Recently, at the annual meeting of the European Society of Medical Oncology (ESMO), an investigator of ribociclib was more bullish about when to use a CDK4/CDK6 inhibitor.

Gabriel Hortobagyi, MD, PhD, from the University of Texas MD Anderson Cancer Center in Houston, commented that the results for both palbociclib and ribociclib are "paradigm changing in the sense that, historically, there have not been studies in metastatic breast cancer with this magnitude of benefit." He was referring to interim results from the MONALEESA-2 trial of ribociclib that were presented at ESMO, in which benefits were similar to those seen with palbociclib.

"I think there's room today for patients with asymptomatic HR+ metastatic breast cancer, perhaps especially those with comorbidities, to be treated with endocrine therapy alone, but that's not an evidence-based recommendation," he said.

"I think if you want the maximum benefit in metastatic HR+ breast cancer, you are pretty much going to select a combination with a CDK4/6 inhibitor as your first choice," he concluded.

Additional Study Details

In PALOMA-2, patients were randomly assigned in a 2:1 ratio to receive 125 mg of palbociclib per day, administered orally in 4-week cycles (3 weeks of treatment followed by 1 week off treatment), or matching placebo. All the patients received 2.5 mg of letrozole per day, administered orally (continuous treatment).

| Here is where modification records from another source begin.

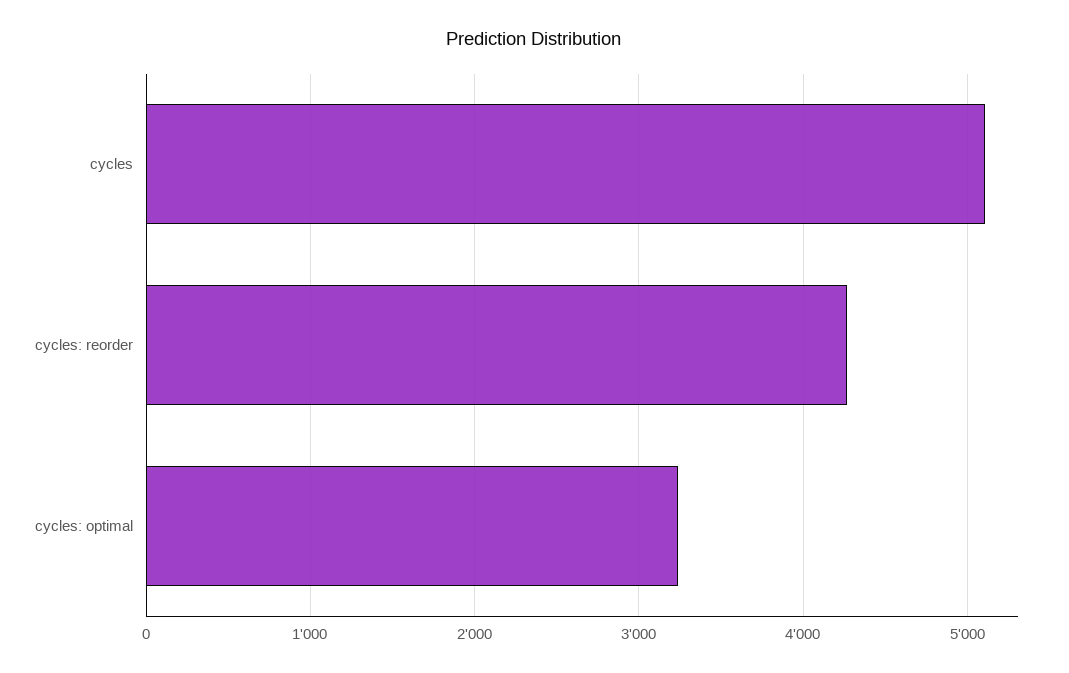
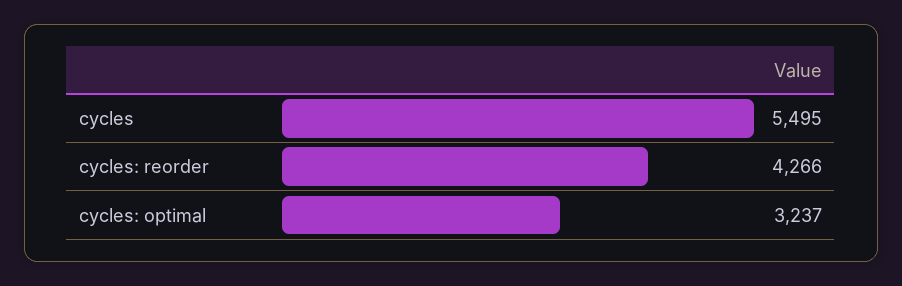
  {
-   "cycles": 5100,
+   "cycles": 5495,
    "cycles: reorder": 4266,
    "cycles: optimal": 3237
  }

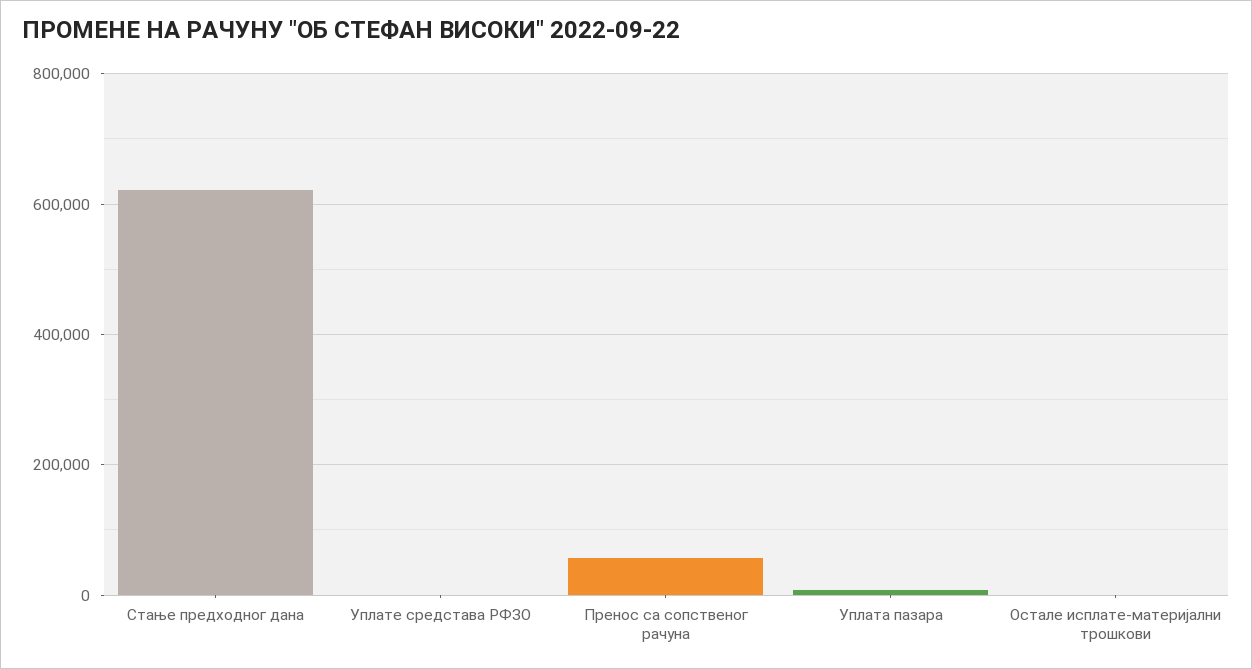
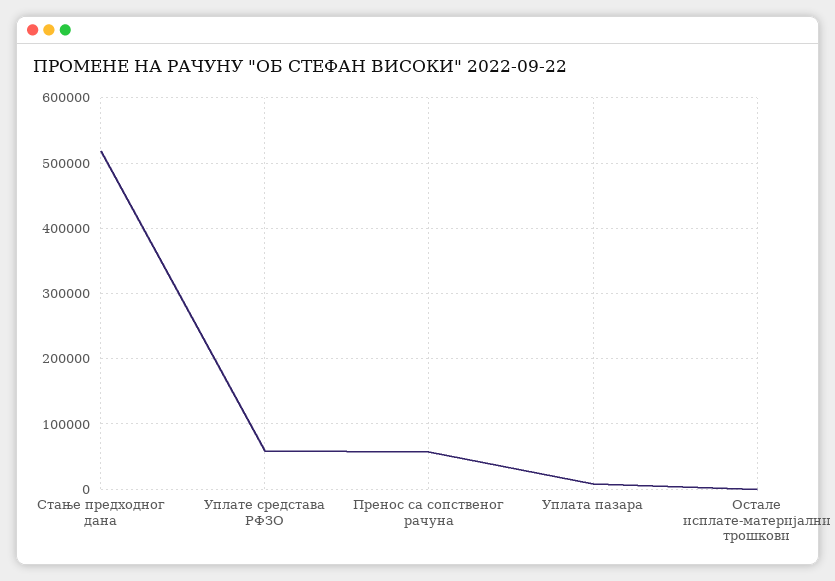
  {
-   "Стање предходног дана": 620000,
+   "Стање предходног дана": 520000,
-   "Уплате средстава РФЗО": 0,
+   "Уплате средстава РФЗО": 60000,
    "Пренос са сопственог рачуна": 60000,
    "Уплата пазара": 10000,
    "Остале исплате-материјални трошкови": 0
  }

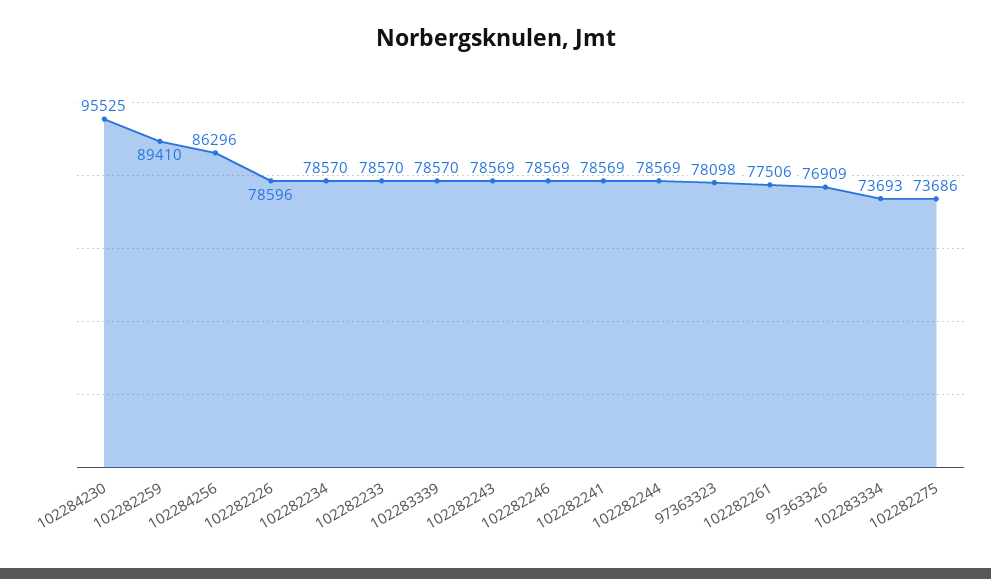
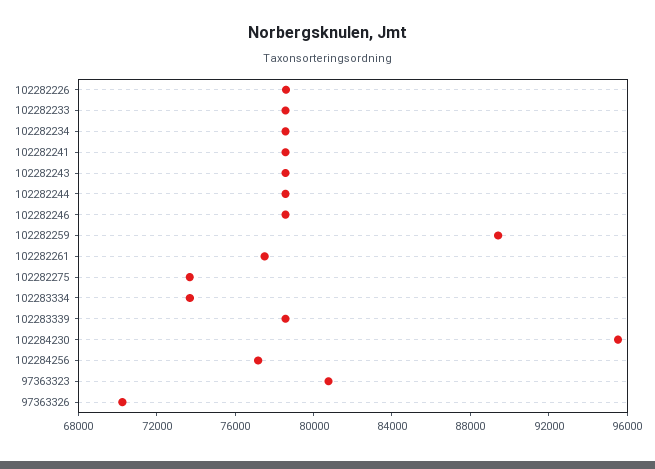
  {
    "102284230": 95525,
    "102282259": 89410,
-   "102284256": 86296,
+   "102284256": 77000,
    "102282226": 78596,
    "102282234": 78570,
    "102282233": 78570,
    "102283339": 78570,
    "102282243": 78569,
    "102282246": 78569,
    "102282241": 78569,
    "102282244": 78569,
-   "97363323": 78098,
+   "97363323": 81000,
    "102282261": 77506,
-   "97363326": 76909,
+   "97363326": 70000,
    "102283334": 73693,
    "102282275": 73686
  }

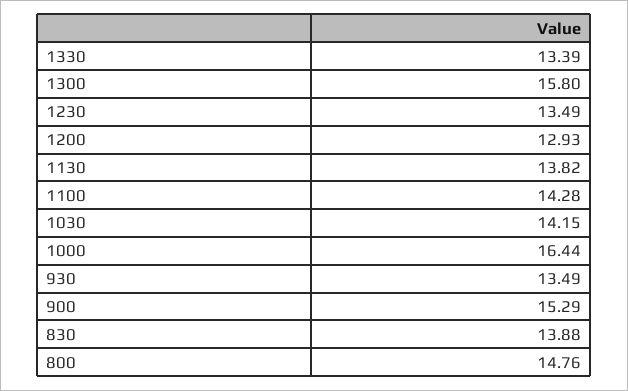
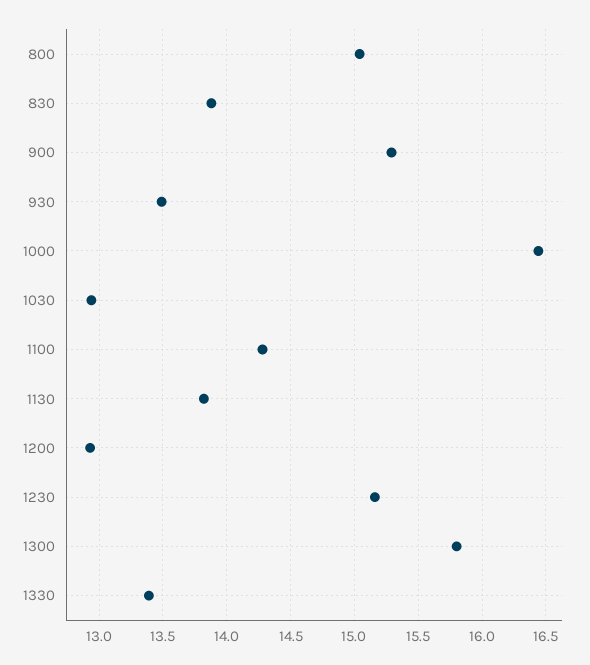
  {
    "1330": 13.39,
    "1300": 15.8,
-   "1230": 13.49,
+   "1230": 15.15,
    "1200": 12.93,
    "1130": 13.82,
    "1100": 14.28,
-   "1030": 14.15,
+   "1030": 12.95,
    "1000": 16.44,
    "930": 13.49,
    "900": 15.29,
    "830": 13.88,
-   "800": 14.76
+   "800": 15.05
  }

The median age of the patients was 62 years in the palbociclib-letrozole group and 61 years in the placebo–letrozole group.

Among all patients, 48.6% had visceral disease, 62.8% had received prior systemic therapy for breast cancer, and 37.2% had newly diagnosed advanced breast cancer. Notably, 56.3% had received prior adjuvant endocrine therapy, such as letrozole.

During the treatment period, 10 deaths occurred in the palbociclib-letrozole group (2.3%), and four deaths occurred in the placebo-letrozole group (1.8%).

The study was funded by Pfizer, Inc. Dr Finn is a consultant for Pfizer. Other authors have financial ties to the company.